== Fragmento ==
Paris 1
Un día, Eda, me preguntó ¿Que tiene de especial Paris? Otro día, Kim me pregunto ¿Por que te tardas tanto en contestar algunas preguntas? Aquí les contesto sobre algo, que he elaborado desde el 2001.
🛤️ Entre rieles y muros: mi primer despertar en París
Lo que encontré al llegar no fue la postal que imaginaba, sino algo mucho más crudo… y humano.
Dormí mal, como suele pasar en los trenes nocturnos. Había salido de Barcelona al anochecer, con una mezcla de nervios y entusiasmo. Era mi primera vez rumbo a París, y la idea de dormir en una litera mientras cruzaba la frontera entre España y Francia me parecía casi romántica, como un eco moderno de los grandes viajes europeos del siglo XX.
La litera era estrecha, metálica, funcional. Un compartimiento con lo justo: una manta, una almohada, el murmullo lejano del vagón de al lado, y ese traqueteo hipnótico que parecía decir estás yendo a algún lugar importante. Me dormí tarde y desperté temprano, cuando los primeros rayos del sol comenzaban a colarse por la rendija de la cortina.
Ya estábamos en las afueras de París.
Desplegué la tela de la ventana con cierto ritual, esperando ver —ingenuamente— un amanecer parisino sobre cúpulas lejanas, quizás la silueta de la Torre Eiffel o una hilera de tejados grises con chimeneas humeantes. Pero no. Lo que vi me dejó sin palabras, aunque no por su belleza.
A ambos lados de las vías, la ciudad me recibió con una brutal honestidad: muros interminables cubiertos de grafitis. No uno, ni unos cuantos, sino cientos, tal vez miles. Cada tramo del recorrido final era una galería caótica de aerosol y rebeldía.

== Tarea A ==
En el relato sobre la llegada en tren a París, ¿de qué ciudad partió el tren nocturno?
== Tarea B ==
Escribe la continuación del relato sobre la llegada en tren a París a partir de su última oración.

== Extractos de datos ==
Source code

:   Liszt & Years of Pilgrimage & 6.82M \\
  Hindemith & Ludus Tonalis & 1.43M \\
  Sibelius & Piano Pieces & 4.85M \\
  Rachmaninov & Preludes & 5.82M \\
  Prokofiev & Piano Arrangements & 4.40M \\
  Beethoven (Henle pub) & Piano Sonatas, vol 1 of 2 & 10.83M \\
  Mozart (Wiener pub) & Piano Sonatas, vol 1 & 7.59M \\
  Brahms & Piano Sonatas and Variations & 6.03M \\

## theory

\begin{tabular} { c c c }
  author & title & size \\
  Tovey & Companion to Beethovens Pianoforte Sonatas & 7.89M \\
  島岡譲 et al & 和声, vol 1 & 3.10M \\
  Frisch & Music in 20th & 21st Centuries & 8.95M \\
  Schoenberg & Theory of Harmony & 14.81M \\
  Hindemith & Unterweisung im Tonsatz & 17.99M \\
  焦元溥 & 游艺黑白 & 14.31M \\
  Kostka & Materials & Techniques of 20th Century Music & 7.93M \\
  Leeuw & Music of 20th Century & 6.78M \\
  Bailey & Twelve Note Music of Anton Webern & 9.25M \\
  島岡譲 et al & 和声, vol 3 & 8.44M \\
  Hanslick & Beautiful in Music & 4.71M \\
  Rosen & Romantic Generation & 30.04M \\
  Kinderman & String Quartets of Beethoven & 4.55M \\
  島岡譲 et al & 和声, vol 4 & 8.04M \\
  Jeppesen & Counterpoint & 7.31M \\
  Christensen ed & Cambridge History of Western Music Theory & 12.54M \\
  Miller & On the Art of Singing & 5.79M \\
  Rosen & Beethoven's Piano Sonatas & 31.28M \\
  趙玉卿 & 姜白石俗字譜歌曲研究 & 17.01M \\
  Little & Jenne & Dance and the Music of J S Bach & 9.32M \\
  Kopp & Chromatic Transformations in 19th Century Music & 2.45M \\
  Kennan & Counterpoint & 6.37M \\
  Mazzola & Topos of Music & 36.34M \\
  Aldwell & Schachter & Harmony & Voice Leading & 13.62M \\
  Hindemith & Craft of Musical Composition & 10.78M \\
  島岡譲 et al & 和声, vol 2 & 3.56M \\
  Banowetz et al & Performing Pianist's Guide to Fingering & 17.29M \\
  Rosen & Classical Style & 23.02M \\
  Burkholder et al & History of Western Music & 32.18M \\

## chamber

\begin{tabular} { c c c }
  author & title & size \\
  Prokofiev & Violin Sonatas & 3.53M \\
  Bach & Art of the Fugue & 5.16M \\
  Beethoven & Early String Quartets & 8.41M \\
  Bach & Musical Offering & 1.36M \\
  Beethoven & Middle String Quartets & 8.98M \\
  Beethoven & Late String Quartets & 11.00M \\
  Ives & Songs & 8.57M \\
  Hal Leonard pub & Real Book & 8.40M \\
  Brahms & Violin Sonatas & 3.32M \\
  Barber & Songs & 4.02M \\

== Respuesta A ==
De Barcelona.

== Respuesta B ==
Había firmas ilegibles en letras góticas, coloridas piezas de wildstyle, mensajes políticos en francés que no entendía del todo, retratos de rostros melancólicos con ojos enormes, figuras abstractas y caricaturas deformes. Algunas composiciones eran verdaderamente artísticas, con trazos precisos y paletas bien pensadas. Otras eran solo manchas, garabatos, marcas de territorio o gritos de presencia.
Las paredes de los edificios que daban a las vías estaban igual. Graffitis en balcones, techos, depósitos abandonados, incluso en los pilares de los pasos elevados. Una superposición de expresiones que hablaban de una ciudad mucho más áspera de lo que había imaginado.
El tren avanzaba lentamente hacia la Gare d’Austerlitz, y yo observaba esa otra cara de París con una mezcla de desconcierto y fascinación. Sentí que estaba entrando a una ciudad que no quería ser idealizada, que prefería mostrarse como era: compleja, intensa, contradictoria. No la París de los clichés, sino la París real, vivida, rayada, intervenida.
Durante mucho tiempo no supe cómo interpretar esa primera imagen. ¿Me había decepcionado? ¿Me había preparado para una postal demasiado pulida? Hoy, años después, sé que fue una bienvenida poderosa, incluso valiente. Aquella franja de muros pintarrajeados me abrió la puerta a un París más humano, uno que no se esconde tras la belleza clásica, sino que se desborda, se pronuncia, se reinventa desde sus márgenes.
Y eso, creo, vale mucho más que cualquier postal perfecta.